Michael Everson wrote:
> At 07:37 -0500 2003-12-12, Peter T. Daniels wrote:
> >This involves nothing but a very strange definition of "script." No one
> >denies that there are four or more components of the Japanese writing
> >system, each with its own function. But to call the components "scripts"
> >is nothing short of bizarre.
> Why? The Hiragana and Katakana syllabaries are
> scripts, and the Latin alphabet is a script, and
> Han logowhatsits are a script.

For the 24 gazillionth time, define "script." Marco's parallel of
majuscule and minuscule roman letters is quite apt. (For me, "Latin"
script is the 23 letters used for writing Latin.)

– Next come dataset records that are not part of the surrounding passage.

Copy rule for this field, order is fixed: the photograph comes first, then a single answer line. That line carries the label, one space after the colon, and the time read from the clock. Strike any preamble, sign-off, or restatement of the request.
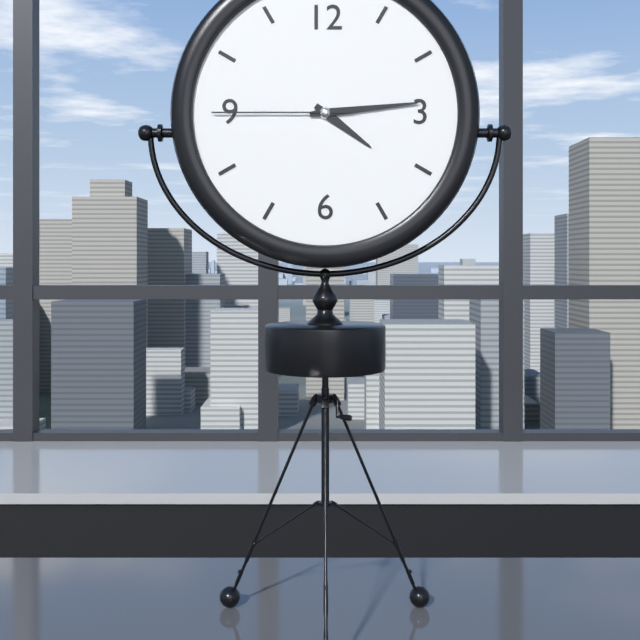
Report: 4:14:45
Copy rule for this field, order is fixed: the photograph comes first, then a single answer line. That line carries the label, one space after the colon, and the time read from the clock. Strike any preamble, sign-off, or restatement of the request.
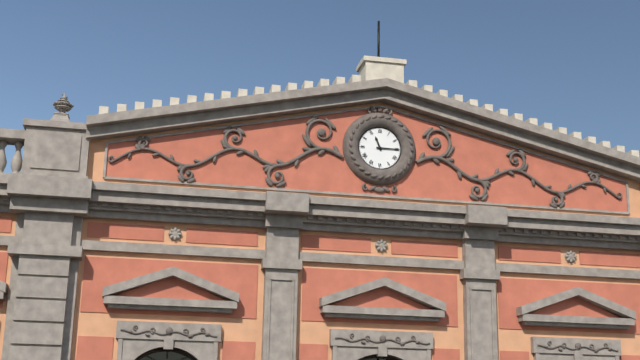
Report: 11:15
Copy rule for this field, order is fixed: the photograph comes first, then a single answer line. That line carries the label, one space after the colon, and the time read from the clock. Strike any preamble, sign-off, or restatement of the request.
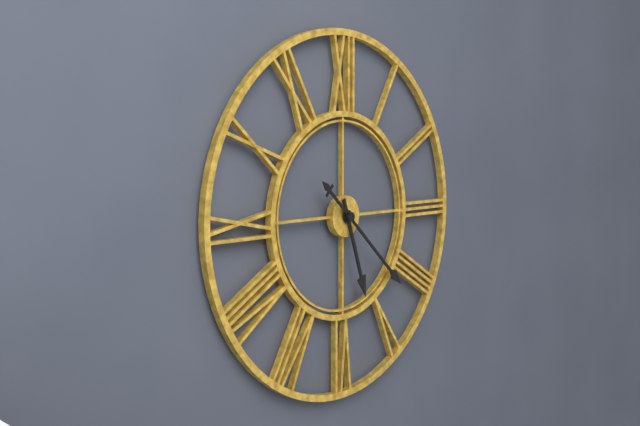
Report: 5:22
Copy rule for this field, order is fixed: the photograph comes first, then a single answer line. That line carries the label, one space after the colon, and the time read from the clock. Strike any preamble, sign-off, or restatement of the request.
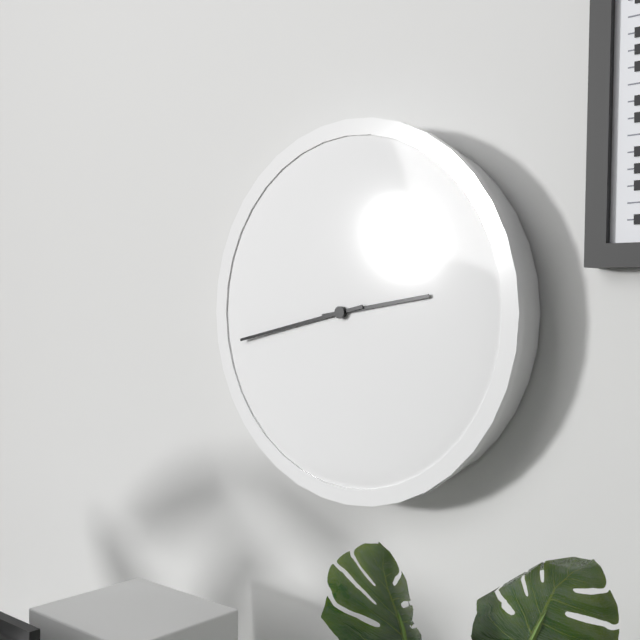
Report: 2:43
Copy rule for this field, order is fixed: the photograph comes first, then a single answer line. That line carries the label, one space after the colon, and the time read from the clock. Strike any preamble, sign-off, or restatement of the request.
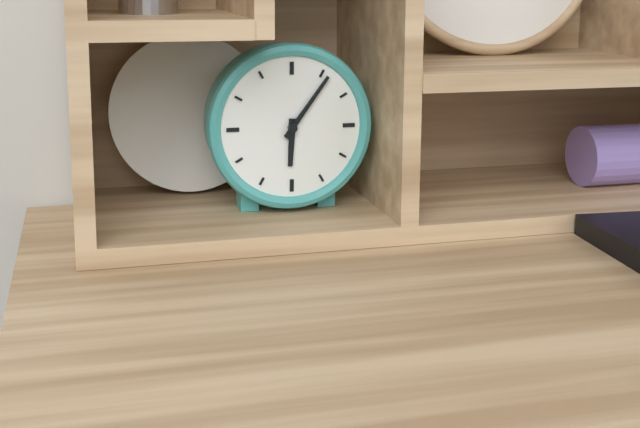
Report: 6:06
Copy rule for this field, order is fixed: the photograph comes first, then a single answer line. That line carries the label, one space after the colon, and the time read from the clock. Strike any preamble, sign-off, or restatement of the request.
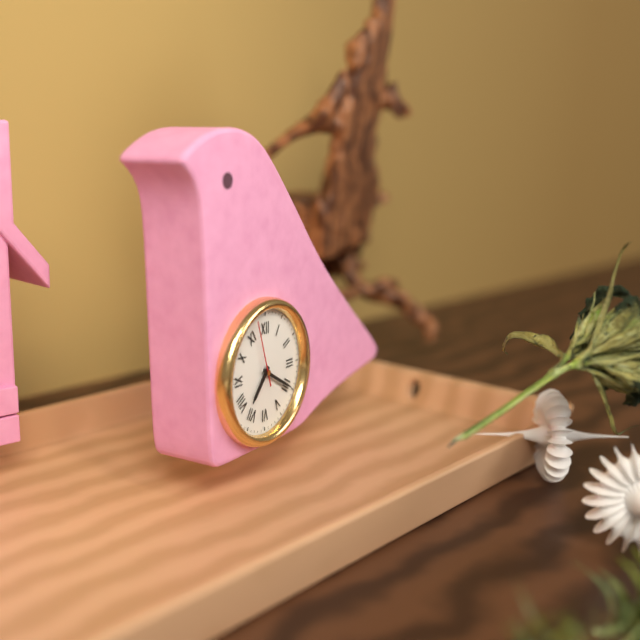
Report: 7:20:57
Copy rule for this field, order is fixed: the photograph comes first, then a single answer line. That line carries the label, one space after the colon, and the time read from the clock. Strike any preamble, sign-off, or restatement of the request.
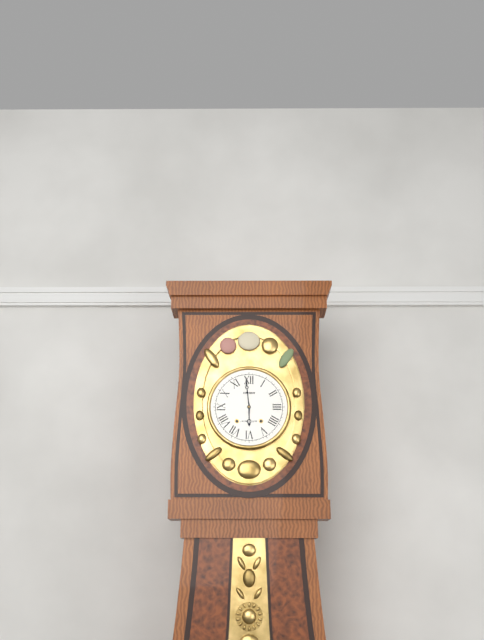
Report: 5:59
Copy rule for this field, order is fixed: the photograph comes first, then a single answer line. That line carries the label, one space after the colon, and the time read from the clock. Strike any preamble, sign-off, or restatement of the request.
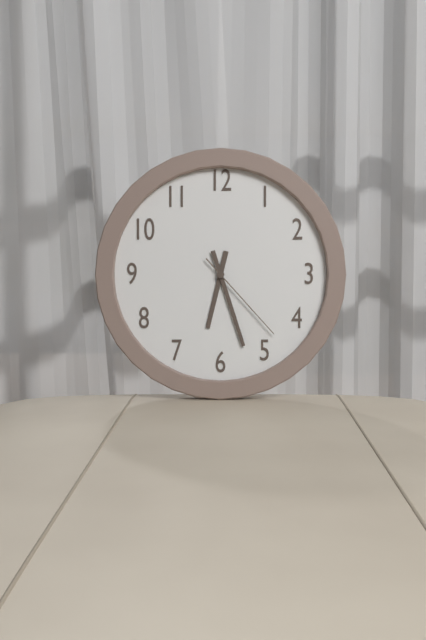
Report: 6:27:23
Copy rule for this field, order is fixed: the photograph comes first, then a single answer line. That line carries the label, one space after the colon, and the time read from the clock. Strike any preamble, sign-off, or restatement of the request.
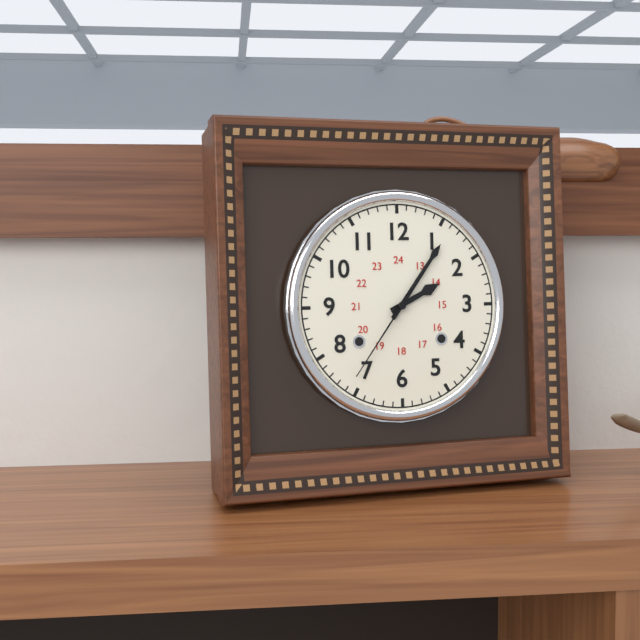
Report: 2:06:36
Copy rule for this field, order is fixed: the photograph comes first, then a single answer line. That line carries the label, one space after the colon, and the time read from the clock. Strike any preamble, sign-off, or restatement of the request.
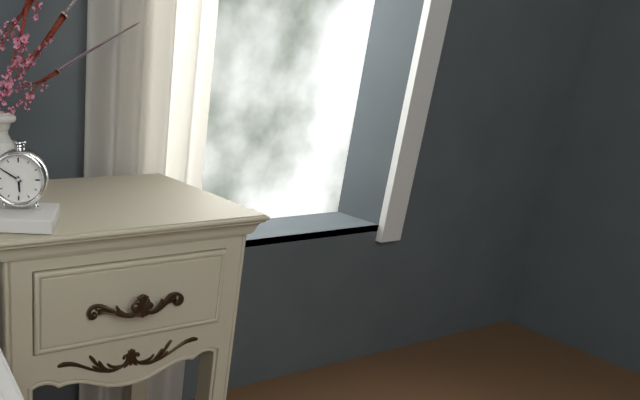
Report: 5:50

> Janet Smith says "Modern Japanese is written in a
> mixture of three basic scripts: kanji, a
> logo-morphographic script; and hiragana and
> katakana, two syllabaries. Additionally, rômaji,
> 'romanization', eimoji 'English script' (roughly,
> non-Japanese words written in their [native]
> alphabetic script), and a variety of kigô
> 'symbols' are commonly interspersed in texts."
> (Japanese Writing, chapter 16, Daniels & Bright
> 1996).

Janet was writing many years before you started using some unfathomable
definition of "script" for phenomena from around the world.

If anything, what you chauvinistically and counterfactually call the
"Han ideograph script" might be a "writing system," which participates
in four different "scripts" -- the Chinese, the Japanese, the Korean,
and the Vietnamese. But that doesn't make much sense either, since the
four sets of characters are not interchangeable.